§ **Text provided**
- - -

Why are you looking at me like that?

I haven't talked much about Hethor in these posts yet, but it's not because he's not an interesting guy. I'm just trying for SOMETHING like brevity here. Hee. Anyway, Hethor, whom we last saw whining over the loss of his sex doll, has declared himself Severian's "slave" and has been following him doggishly since forever and will turn out to have been the author, by mysterious means, of the notules, as well as many other weird and inimical creatures Severian encounters in his travels. Now, Robert "Solar Labyrinth" Borski has a whole thing about Hethor and maybe Beuzec too being shapeshifters (and thus aliens?) as the best explanation for how Hethor manages to cart his menagerie of monsters around, but as far as I can guess, Hethor is named for St. Ethor (aka Hethor), a Celtic saint and martyr who was killed with 89 other monks in a Viking raid. And as for Beuzec, Beuzec is an alternate name for another Celtic saint, Saint Budoc, who was supposedly born in a cask in which his mother had been sealed by her jealous stepmother ("beuzi" being the Breton word for "drowned"), who no sooner had been born than was reassuring his terrified mother that "we have nothing to fear. God is with us, we are near the end of our voyage, and the time of consolation God promised us by his angel is at hand." He grew up to be a great churchman, whose saintly relics if sworn on guaranteed punishment to those who broke their oaths. But so that kind of blows Borski's shapeshifter thing by his own logic, because only humans from Urth get saints' names in BotNS?

Anyway, it still doesn't preclude Hethor's being some kind of beastmaster, possibly one with access to the same weird mirror technology we learned about in the story of Father Inire and the fish.

But enough about Hethor and Beuzic for now, because suddenly all attention is on a flash of white in the distance and it's like H&B aren't even there anymore. And off goes Severian on a wild walking statue chase.

Walking statues? Yes. Four times life-size and inhumanly beautiful and walking around what is rapidly becoming a garden as they progress. Maybe we're closer to the House Absolute than we think, yes? Yes. Because suddenly praetorians! In impossibly shiny and reflective armor that makes them very hard to see, so perfectly does it mirror their surroundings! And they've arrested Severian and Jonas and, presumably, Hethor and Beuzic! And it turns out that they've all been on/in the House Absolute for quite a while now, because the House Absolute's roof is covered in soil and stone and flowers and paths and walking statuary! Because the House Absolute is underground! As Thecla already kind of knew, come to mention it, but Severian is still getting acquainted with how the whole Head-Thecla thing works.***

But soon it's 100% Thecla memory as Severian works out where they've been brought: the infamous Antechamber, where we soon learn generations of prisoners have lived and died waiting for an audience with the Autarch to explain away their crimes. Or their ancestors' crimes? It's all very weird and terrifying and monstrously unfair. Jonas winds up shanghai'd into lengthy conversation with a lot of people who have never been outside of the Antechamber, whose parents never got out, etc etc until they have a lot of weird funny ideas of what the outside world is like, on the order of believing that the people who carry sugar are armed with swords to defend it****, because the whole concept of "bees" got lost in a big game of generational Chinese Whispers.

- - -

§ **Records supplied**
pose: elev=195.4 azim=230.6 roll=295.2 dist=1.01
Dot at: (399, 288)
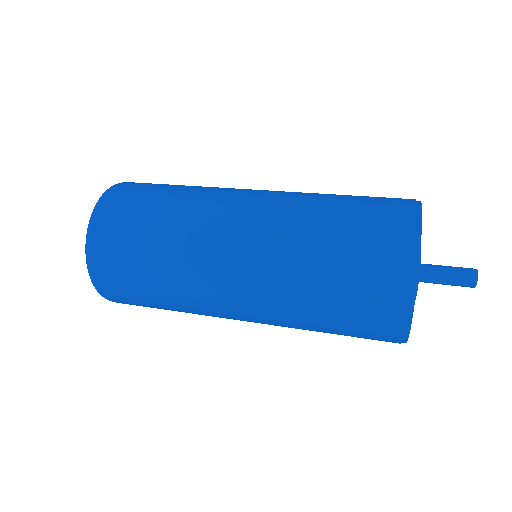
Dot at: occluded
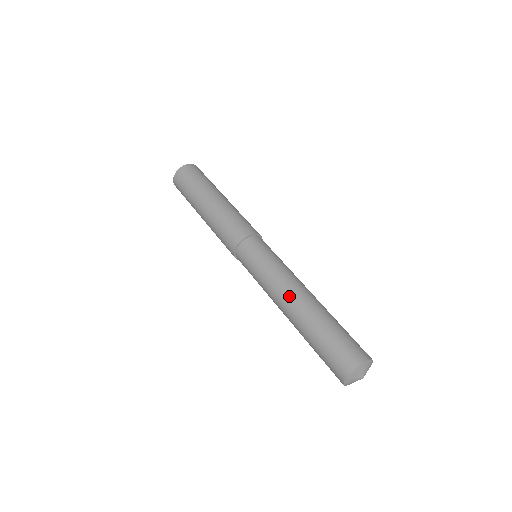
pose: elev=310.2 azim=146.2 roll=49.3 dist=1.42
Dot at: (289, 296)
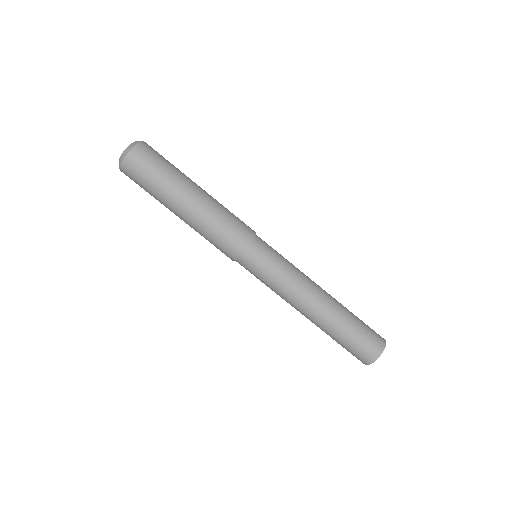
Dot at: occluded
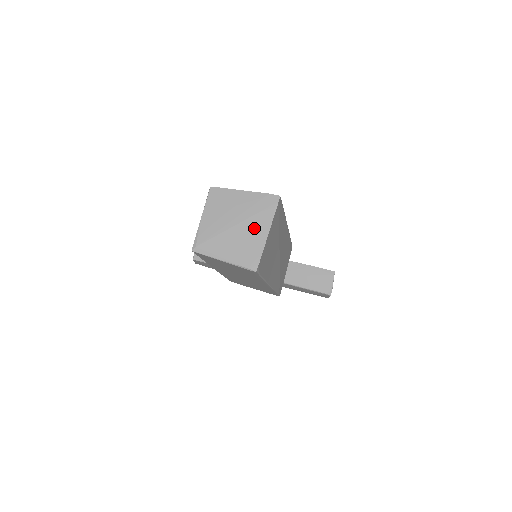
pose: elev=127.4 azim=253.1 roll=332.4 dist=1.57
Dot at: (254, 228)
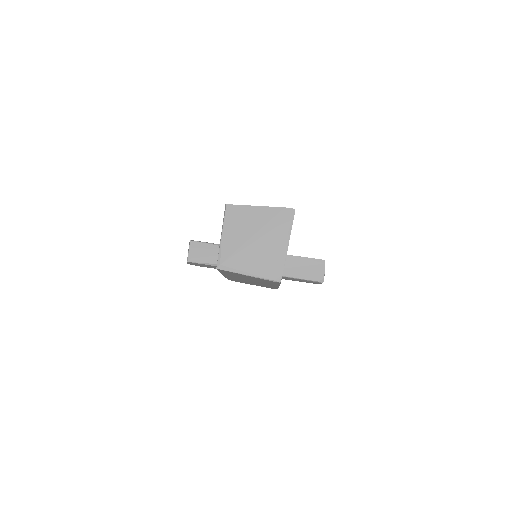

- - -

§ **Problems to work on**
**1)** Set down everything in the House Absolute commentary from "Anyway, it still" down to "and the fish.", word for word.
**2)** Name each thing the House Absolute commentary says covers the House Absolute's roof.
**3)** Please carry the House Absolute commentary on from its last sentence.
The listing plays no part here.

§ **Per-task outputs**
**1)**
Anyway, it still doesn't preclude Hethor's being some kind of beastmaster, possibly one with access to the same weird mirror technology we learned about in the story of Father Inire and the fish.

**2)** Soil, stone, flowers, paths, and walking statuary.

**3)**
Meanwhile, Severian has been pulled aside by two old people, Lomer and Nicarete (no, not the stop smoking aid, but rather a lady whom our friend Robert Borski has convinced me just might be the mother of Thea [Vodalus' girlfriend] and Thecla, the latter being Nicarete's-or-someone's illegitimate daughter by the Autarch). Lomer seems to be a garden variety offender, but Nicarete, Nicarete is in the Antechamber voluntarily! She claims it is in order to help humanity earn the forgiveness of all the pissed-off-aliens who sent the megatherians by way of making it hard for society to forget that there are generations of people trapped here in the Antechamber. But she appears to have grown old there, so, how's that working, huh?*****

And then we come to Jonas' big freak out. What he has learned from the habitual prisoners is bothering him in lots of ways, right into a big ol' existential crisis. He reveals some things. Like that the group of prisoners he was talking to all claim to be descended from a guy named Kim Lee Soong, a name that seems to have considerable meaning for Jonas because it might just have been his original name when he was 100% organic human, centuries ago, and was maybe part of an early wave of space colonists from, not Urth, but Earth (a time and place when Kim Lee Soong "would have been a very common kind of name")...

BUT, no time to ponder that now, though, because lights out! And they really mean it. It's pitch black in there at night. Except when it isn't. Except when it's lit up by brilliant flashes of green light, which are pretty much our clues that there is danger, not only because they are unusual, but also because they are a good sign that our friend the Green Man is making another time-tripping attempt to pay off his debt to Severian by saving his life! Chaos ensues! Severian hears "the clear laughter of a young woman: then it was gone."

And... scene. More or less.

*A crowded, crowded place is Severian's skull. But I'm trying not to be entirely spoilery here. But it's a crowded, crowded place.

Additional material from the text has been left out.